◆ **SUPPLIED MATERIAL**
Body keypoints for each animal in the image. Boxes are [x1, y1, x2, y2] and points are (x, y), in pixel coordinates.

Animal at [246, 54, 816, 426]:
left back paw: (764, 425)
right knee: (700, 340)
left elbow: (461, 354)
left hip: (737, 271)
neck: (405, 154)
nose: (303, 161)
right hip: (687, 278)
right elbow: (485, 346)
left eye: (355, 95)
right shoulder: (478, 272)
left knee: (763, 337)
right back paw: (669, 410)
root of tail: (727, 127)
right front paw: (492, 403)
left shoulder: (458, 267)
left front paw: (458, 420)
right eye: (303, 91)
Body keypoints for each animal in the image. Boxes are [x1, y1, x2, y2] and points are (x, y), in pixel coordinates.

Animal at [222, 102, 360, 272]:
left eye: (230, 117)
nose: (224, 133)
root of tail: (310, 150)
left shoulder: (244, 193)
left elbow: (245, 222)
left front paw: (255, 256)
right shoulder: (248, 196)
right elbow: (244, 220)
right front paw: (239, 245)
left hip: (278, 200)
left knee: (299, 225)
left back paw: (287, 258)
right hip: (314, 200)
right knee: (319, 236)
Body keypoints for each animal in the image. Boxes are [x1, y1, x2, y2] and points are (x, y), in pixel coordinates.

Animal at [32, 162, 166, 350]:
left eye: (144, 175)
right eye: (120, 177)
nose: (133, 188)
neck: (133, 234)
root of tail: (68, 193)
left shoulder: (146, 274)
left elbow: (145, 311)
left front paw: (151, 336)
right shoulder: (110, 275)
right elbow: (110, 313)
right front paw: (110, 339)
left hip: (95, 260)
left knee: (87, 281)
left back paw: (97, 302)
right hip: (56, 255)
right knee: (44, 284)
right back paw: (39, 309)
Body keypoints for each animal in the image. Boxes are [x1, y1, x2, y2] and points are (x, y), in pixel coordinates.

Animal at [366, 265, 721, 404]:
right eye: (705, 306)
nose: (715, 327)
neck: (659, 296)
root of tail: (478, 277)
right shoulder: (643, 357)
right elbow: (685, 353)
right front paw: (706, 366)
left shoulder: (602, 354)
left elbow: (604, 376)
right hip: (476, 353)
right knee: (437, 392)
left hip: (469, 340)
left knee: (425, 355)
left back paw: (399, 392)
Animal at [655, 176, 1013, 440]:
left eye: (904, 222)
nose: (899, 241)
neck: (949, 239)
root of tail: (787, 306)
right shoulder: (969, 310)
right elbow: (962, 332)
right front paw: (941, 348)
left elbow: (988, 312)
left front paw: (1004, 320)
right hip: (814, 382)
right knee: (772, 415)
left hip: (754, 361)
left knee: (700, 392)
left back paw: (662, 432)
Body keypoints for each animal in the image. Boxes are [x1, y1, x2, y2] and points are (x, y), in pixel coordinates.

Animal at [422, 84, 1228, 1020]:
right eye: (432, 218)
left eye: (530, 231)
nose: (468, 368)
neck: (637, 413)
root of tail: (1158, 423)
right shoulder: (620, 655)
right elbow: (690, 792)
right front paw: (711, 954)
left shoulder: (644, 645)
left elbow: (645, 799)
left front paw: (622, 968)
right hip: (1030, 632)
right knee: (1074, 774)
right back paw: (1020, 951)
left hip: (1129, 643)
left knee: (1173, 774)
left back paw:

◆ **REQUIRED WORK**
Transcribe the lines from the first line of the records through the line that contains "right eye: (705, 306)", both included, and add nothing else.

◆ **SOLVED EXERCISE**
Body keypoints for each animal in the image. Boxes are [x1, y1, x2, y2] and points are (x, y), in pixel coordinates.

Animal at [246, 54, 816, 426]:
left back paw: (764, 425)
right knee: (700, 340)
left elbow: (461, 354)
left hip: (737, 271)
neck: (405, 154)
nose: (303, 161)
right hip: (687, 278)
right elbow: (485, 346)
left eye: (355, 95)
right shoulder: (478, 272)
left knee: (763, 337)
right back paw: (669, 410)
root of tail: (727, 127)
right front paw: (492, 403)
left shoulder: (458, 267)
left front paw: (458, 420)
right eye: (303, 91)
Body keypoints for each animal in the image. Boxes are [x1, y1, x2, y2] and points are (x, y), in pixel coordinates.

Animal at [222, 102, 360, 272]:
left eye: (230, 117)
nose: (224, 133)
root of tail: (310, 150)
left shoulder: (244, 193)
left elbow: (245, 222)
left front paw: (255, 256)
right shoulder: (248, 196)
right elbow: (244, 220)
right front paw: (239, 245)
left hip: (278, 200)
left knee: (299, 225)
left back paw: (287, 258)
right hip: (314, 200)
right knee: (319, 236)
Body keypoints for each animal in the image. Boxes are [x1, y1, x2, y2] and points are (x, y), in pixel coordinates.

Animal at [32, 162, 166, 350]:
left eye: (144, 175)
right eye: (120, 177)
nose: (133, 188)
neck: (133, 234)
root of tail: (68, 193)
left shoulder: (146, 274)
left elbow: (145, 311)
left front paw: (151, 336)
right shoulder: (110, 275)
right elbow: (110, 313)
right front paw: (110, 339)
left hip: (95, 260)
left knee: (87, 281)
left back paw: (97, 302)
right hip: (56, 255)
right knee: (44, 284)
right back paw: (39, 309)
Body keypoints for each animal in the image. Boxes are [x1, y1, x2, y2] and points are (x, y), in pixel coordinates.

Animal at [366, 265, 721, 404]:
right eye: (705, 306)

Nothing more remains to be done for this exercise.